Java cost associated with Integer objects (and in particular the use of Integers in the Java Collections API) is largely a memory (and thus Garbage Collection!) issue. You can sometimes get significant gains by using primitive collections such as GNU trove, depending how well you can adjust your code to use them efficiently. Most of the gains of Trove are in memory usage. Definitely try rewriting your code to use TIntArrayList and TIntObjectMap from GNU trove. I'd avoid linked lists, too, in particular for primitive types.
Roughly estimated, a HashMap<Integer, List<Integer>> needs at least 3*16 bytes per entry. The doubly linked list again needs at least 2*16 bytes per entry stored. 1m keys + 30m values ~ 1 GB. No overhead included yet. With GNU trove TIntObjectHash<TIntArrayList> that should be 4+4+16 bytes per key and 4 bytes per value, so 144 MB. The overhead is probably similar for both.

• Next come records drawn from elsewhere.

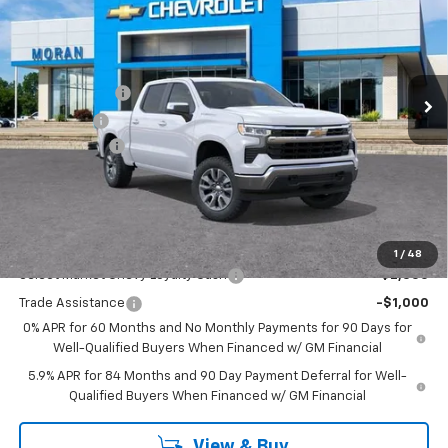
EVERYONE PRICE
Price Drop
VIN:
1GCPKKEKXTZ354655
Stock:
A14053
Model:
CK10543
Less
MSRP:
$54,995
Ext.
Int.
Courtesy Transportation Unit
Customer Cash
-$1,500
Bonus Cash
-$750
Doc + CVR Fee
+$314
Everyone's Price:
$53,059
GM Employee Discount:
-$4,780
Add. Offers you may Qualify For:
1
/
48
Select Market Chevy Loyalty Cash
-$2,500
Trade Assistance
-$1,000
0% APR for 60 Months and No Monthly Payments for 90 Days for
Well-Qualified Buyers When Financed w/ GM Financial
5.9% APR for 84 Months and 90 Day Payment Deferral for Well-
Qualified Buyers When Financed w/ GM Financial
View & Buy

The reason that Trove uses less memory is because the types are specialized for primitive values such as int. They will store the int values directly, thus using 4 bytes to store each.
A Java collections HashMap consists of many objects. It roughly looks like this: there are Entry objects that point to a key and a value object each. These must be objects, because of the way generics are handled in Java. In your case, the key will be an Integer object, which uses 16 bytes (4 bytes mark, 4 bytes type, 4 bytes actual int value, 4 bytes padding) AFAIK. These are all 32 bit system estimates. So a single entry in the HashMap will probably need some 16 (entry) + 16 (Integer key) + 32 (yet empty LinkedList) bytes of memory that all need to be considered for garbage collection.
If you have lots of Integer objects, it just will take 4 times as much memory as if you could store everything using int primitives. This is the cost you pay for the clean OOP principles realized in Java.
The best way is to run your program with profiler (for example, JProfile) and see what parts are slow. Also debug output can slow your program, for example.
Hash Map is not slow, but in reality its the fastest among the maps. HashTable is the only thread safe among maps, and can be slow sometimes.
Important note: Close the BufferedReader and File after u read the data... this might help.
eg: br.close()
file.close()
Please check you system processes from task manager, there may be too may processes running in the background.
Sometimes eclipse is real resource heavy, so try to run it from console to check it.